TASK: Retype each of the following lines exactly.

LISTED RECORDS:
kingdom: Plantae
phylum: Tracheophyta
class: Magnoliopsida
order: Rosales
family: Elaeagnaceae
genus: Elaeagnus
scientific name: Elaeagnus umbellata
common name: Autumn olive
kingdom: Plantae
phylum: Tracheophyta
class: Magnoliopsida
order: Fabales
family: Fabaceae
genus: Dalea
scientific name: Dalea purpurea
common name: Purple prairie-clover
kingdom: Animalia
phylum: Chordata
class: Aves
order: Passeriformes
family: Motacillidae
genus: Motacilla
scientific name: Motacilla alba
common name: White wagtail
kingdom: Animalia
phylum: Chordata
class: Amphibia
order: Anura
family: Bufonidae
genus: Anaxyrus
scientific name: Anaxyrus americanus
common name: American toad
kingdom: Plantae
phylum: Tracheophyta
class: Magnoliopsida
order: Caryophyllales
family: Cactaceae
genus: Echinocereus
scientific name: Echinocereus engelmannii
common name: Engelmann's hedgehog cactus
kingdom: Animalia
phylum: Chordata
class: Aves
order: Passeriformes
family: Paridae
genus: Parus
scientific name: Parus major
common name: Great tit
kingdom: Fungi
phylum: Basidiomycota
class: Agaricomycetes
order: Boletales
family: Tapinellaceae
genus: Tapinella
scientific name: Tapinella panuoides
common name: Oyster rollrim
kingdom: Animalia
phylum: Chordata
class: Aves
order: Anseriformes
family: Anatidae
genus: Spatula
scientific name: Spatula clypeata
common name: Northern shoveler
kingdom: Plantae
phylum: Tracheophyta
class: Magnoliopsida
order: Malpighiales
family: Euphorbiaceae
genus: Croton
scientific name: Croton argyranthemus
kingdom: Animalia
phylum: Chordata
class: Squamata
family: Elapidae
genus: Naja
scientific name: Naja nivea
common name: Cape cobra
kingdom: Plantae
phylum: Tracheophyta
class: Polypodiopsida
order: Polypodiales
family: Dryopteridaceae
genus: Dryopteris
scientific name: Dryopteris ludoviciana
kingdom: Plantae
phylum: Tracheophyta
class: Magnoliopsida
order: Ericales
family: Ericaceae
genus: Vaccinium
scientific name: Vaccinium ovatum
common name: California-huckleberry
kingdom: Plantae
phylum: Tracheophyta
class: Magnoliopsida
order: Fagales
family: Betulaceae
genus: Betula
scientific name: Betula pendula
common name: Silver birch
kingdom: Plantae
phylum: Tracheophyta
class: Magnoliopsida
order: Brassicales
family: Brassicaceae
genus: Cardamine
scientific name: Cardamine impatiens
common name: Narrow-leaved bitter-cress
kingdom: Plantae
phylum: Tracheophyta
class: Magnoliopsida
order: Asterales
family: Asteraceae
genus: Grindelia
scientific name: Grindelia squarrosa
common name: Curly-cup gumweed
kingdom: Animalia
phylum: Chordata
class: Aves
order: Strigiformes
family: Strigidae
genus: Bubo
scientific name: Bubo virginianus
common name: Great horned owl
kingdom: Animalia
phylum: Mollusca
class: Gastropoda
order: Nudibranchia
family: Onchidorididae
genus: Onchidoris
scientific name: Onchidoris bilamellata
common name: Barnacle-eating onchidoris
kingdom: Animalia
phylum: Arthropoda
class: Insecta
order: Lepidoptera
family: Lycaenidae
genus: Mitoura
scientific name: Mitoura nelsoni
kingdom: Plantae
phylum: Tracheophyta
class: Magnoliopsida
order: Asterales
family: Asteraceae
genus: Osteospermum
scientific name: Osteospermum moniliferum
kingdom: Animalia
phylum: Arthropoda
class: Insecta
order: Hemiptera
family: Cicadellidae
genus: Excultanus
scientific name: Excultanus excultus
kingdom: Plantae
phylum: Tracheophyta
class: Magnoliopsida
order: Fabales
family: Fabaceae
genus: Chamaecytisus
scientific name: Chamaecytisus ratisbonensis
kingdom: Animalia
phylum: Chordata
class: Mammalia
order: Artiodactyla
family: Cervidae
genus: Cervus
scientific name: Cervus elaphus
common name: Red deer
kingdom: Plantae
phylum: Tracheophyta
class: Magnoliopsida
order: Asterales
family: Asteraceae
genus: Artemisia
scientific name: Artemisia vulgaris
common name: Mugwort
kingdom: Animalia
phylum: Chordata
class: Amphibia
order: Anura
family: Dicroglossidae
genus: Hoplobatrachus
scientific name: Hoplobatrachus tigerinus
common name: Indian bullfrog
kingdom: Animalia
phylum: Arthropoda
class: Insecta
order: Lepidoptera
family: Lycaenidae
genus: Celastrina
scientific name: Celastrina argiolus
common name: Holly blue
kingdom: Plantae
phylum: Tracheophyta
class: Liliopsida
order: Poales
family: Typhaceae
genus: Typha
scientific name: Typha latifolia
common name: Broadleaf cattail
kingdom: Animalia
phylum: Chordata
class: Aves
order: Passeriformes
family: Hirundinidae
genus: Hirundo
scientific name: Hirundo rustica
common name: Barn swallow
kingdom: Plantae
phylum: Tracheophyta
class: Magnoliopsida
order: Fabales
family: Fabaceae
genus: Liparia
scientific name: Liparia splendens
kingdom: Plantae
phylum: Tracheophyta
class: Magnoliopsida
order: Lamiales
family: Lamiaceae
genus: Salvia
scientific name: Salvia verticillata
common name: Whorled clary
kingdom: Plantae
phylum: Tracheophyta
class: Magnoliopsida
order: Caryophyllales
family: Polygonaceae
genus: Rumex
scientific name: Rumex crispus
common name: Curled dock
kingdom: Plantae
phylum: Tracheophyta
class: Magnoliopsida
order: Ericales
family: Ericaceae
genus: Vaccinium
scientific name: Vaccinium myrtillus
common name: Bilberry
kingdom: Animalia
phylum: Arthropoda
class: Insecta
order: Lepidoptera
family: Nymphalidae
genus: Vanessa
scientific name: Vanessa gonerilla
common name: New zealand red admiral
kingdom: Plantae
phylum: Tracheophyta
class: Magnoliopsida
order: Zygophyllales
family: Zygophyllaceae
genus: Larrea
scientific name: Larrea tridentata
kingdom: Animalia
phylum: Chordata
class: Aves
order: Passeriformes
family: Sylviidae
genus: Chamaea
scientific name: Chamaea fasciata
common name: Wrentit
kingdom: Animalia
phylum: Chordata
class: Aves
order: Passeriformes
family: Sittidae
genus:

REPLY TO THE TASK:
kingdom: Plantae
phylum: Tracheophyta
class: Magnoliopsida
order: Rosales
family: Elaeagnaceae
genus: Elaeagnus
scientific name: Elaeagnus umbellata
common name: Autumn olive
kingdom: Plantae
phylum: Tracheophyta
class: Magnoliopsida
order: Fabales
family: Fabaceae
genus: Dalea
scientific name: Dalea purpurea
common name: Purple prairie-clover
kingdom: Animalia
phylum: Chordata
class: Aves
order: Passeriformes
family: Motacillidae
genus: Motacilla
scientific name: Motacilla alba
common name: White wagtail
kingdom: Animalia
phylum: Chordata
class: Amphibia
order: Anura
family: Bufonidae
genus: Anaxyrus
scientific name: Anaxyrus americanus
common name: American toad
kingdom: Plantae
phylum: Tracheophyta
class: Magnoliopsida
order: Caryophyllales
family: Cactaceae
genus: Echinocereus
scientific name: Echinocereus engelmannii
common name: Engelmann's hedgehog cactus
kingdom: Animalia
phylum: Chordata
class: Aves
order: Passeriformes
family: Paridae
genus: Parus
scientific name: Parus major
common name: Great tit
kingdom: Fungi
phylum: Basidiomycota
class: Agaricomycetes
order: Boletales
family: Tapinellaceae
genus: Tapinella
scientific name: Tapinella panuoides
common name: Oyster rollrim
kingdom: Animalia
phylum: Chordata
class: Aves
order: Anseriformes
family: Anatidae
genus: Spatula
scientific name: Spatula clypeata
common name: Northern shoveler
kingdom: Plantae
phylum: Tracheophyta
class: Magnoliopsida
order: Malpighiales
family: Euphorbiaceae
genus: Croton
scientific name: Croton argyranthemus
kingdom: Animalia
phylum: Chordata
class: Squamata
family: Elapidae
genus: Naja
scientific name: Naja nivea
common name: Cape cobra
kingdom: Plantae
phylum: Tracheophyta
class: Polypodiopsida
order: Polypodiales
family: Dryopteridaceae
genus: Dryopteris
scientific name: Dryopteris ludoviciana
kingdom: Plantae
phylum: Tracheophyta
class: Magnoliopsida
order: Ericales
family: Ericaceae
genus: Vaccinium
scientific name: Vaccinium ovatum
common name: California-huckleberry
kingdom: Plantae
phylum: Tracheophyta
class: Magnoliopsida
order: Fagales
family: Betulaceae
genus: Betula
scientific name: Betula pendula
common name: Silver birch
kingdom: Plantae
phylum: Tracheophyta
class: Magnoliopsida
order: Brassicales
family: Brassicaceae
genus: Cardamine
scientific name: Cardamine impatiens
common name: Narrow-leaved bitter-cress
kingdom: Plantae
phylum: Tracheophyta
class: Magnoliopsida
order: Asterales
family: Asteraceae
genus: Grindelia
scientific name: Grindelia squarrosa
common name: Curly-cup gumweed
kingdom: Animalia
phylum: Chordata
class: Aves
order: Strigiformes
family: Strigidae
genus: Bubo
scientific name: Bubo virginianus
common name: Great horned owl
kingdom: Animalia
phylum: Mollusca
class: Gastropoda
order: Nudibranchia
family: Onchidorididae
genus: Onchidoris
scientific name: Onchidoris bilamellata
common name: Barnacle-eating onchidoris
kingdom: Animalia
phylum: Arthropoda
class: Insecta
order: Lepidoptera
family: Lycaenidae
genus: Mitoura
scientific name: Mitoura nelsoni
kingdom: Plantae
phylum: Tracheophyta
class: Magnoliopsida
order: Asterales
family: Asteraceae
genus: Osteospermum
scientific name: Osteospermum moniliferum
kingdom: Animalia
phylum: Arthropoda
class: Insecta
order: Hemiptera
family: Cicadellidae
genus: Excultanus
scientific name: Excultanus excultus
kingdom: Plantae
phylum: Tracheophyta
class: Magnoliopsida
order: Fabales
family: Fabaceae
genus: Chamaecytisus
scientific name: Chamaecytisus ratisbonensis
kingdom: Animalia
phylum: Chordata
class: Mammalia
order: Artiodactyla
family: Cervidae
genus: Cervus
scientific name: Cervus elaphus
common name: Red deer
kingdom: Plantae
phylum: Tracheophyta
class: Magnoliopsida
order: Asterales
family: Asteraceae
genus: Artemisia
scientific name: Artemisia vulgaris
common name: Mugwort
kingdom: Animalia
phylum: Chordata
class: Amphibia
order: Anura
family: Dicroglossidae
genus: Hoplobatrachus
scientific name: Hoplobatrachus tigerinus
common name: Indian bullfrog
kingdom: Animalia
phylum: Arthropoda
class: Insecta
order: Lepidoptera
family: Lycaenidae
genus: Celastrina
scientific name: Celastrina argiolus
common name: Holly blue
kingdom: Plantae
phylum: Tracheophyta
class: Liliopsida
order: Poales
family: Typhaceae
genus: Typha
scientific name: Typha latifolia
common name: Broadleaf cattail
kingdom: Animalia
phylum: Chordata
class: Aves
order: Passeriformes
family: Hirundinidae
genus: Hirundo
scientific name: Hirundo rustica
common name: Barn swallow
kingdom: Plantae
phylum: Tracheophyta
class: Magnoliopsida
order: Fabales
family: Fabaceae
genus: Liparia
scientific name: Liparia splendens
kingdom: Plantae
phylum: Tracheophyta
class: Magnoliopsida
order: Lamiales
family: Lamiaceae
genus: Salvia
scientific name: Salvia verticillata
common name: Whorled clary
kingdom: Plantae
phylum: Tracheophyta
class: Magnoliopsida
order: Caryophyllales
family: Polygonaceae
genus: Rumex
scientific name: Rumex crispus
common name: Curled dock
kingdom: Plantae
phylum: Tracheophyta
class: Magnoliopsida
order: Ericales
family: Ericaceae
genus: Vaccinium
scientific name: Vaccinium myrtillus
common name: Bilberry
kingdom: Animalia
phylum: Arthropoda
class: Insecta
order: Lepidoptera
family: Nymphalidae
genus: Vanessa
scientific name: Vanessa gonerilla
common name: New zealand red admiral
kingdom: Plantae
phylum: Tracheophyta
class: Magnoliopsida
order: Zygophyllales
family: Zygophyllaceae
genus: Larrea
scientific name: Larrea tridentata
kingdom: Animalia
phylum: Chordata
class: Aves
order: Passeriformes
family: Sylviidae
genus: Chamaea
scientific name: Chamaea fasciata
common name: Wrentit
kingdom: Animalia
phylum: Chordata
class: Aves
order: Passeriformes
family: Sittidae
genus:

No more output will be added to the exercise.